[Opening Material provided section]

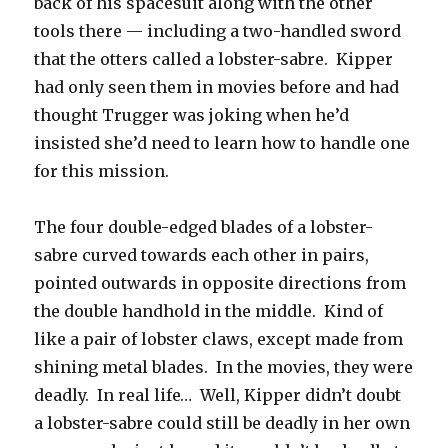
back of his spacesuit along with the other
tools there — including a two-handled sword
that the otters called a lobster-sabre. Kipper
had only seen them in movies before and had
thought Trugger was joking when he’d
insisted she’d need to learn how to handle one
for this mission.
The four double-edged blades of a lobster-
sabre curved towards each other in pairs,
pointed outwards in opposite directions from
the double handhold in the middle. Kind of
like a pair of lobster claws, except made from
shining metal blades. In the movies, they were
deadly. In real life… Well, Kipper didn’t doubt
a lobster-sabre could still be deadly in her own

[Closing Material provided section]
[Opening Material provided section]

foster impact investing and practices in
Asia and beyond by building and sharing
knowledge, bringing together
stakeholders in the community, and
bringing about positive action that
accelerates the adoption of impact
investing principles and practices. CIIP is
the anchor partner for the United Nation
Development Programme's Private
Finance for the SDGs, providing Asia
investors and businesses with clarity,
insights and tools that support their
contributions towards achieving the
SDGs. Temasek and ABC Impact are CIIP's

[Closing Material provided section]
[Opening Material provided section]

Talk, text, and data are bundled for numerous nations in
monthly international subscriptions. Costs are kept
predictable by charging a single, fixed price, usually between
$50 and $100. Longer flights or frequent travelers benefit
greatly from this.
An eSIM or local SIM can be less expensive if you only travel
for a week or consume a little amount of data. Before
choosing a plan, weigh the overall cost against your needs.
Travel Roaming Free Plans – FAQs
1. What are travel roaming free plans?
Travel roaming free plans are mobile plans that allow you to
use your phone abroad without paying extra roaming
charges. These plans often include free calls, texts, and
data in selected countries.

[Closing Material provided section]

> [To-do item]:
An exact copy of the lines above, from the one containing "pointed outwards in opposite directions from" down to the one containing "a lobster-sabre could" and including both, is the whole answer; retype it and nothing else.

> [Result of this exercise]:
pointed outwards in opposite directions from
the double handhold in the middle. Kind of
like a pair of lobster claws, except made from
shining metal blades. In the movies, they were
deadly. In real life… Well, Kipper didn’t doubt
a lobster-sabre could still be deadly in her own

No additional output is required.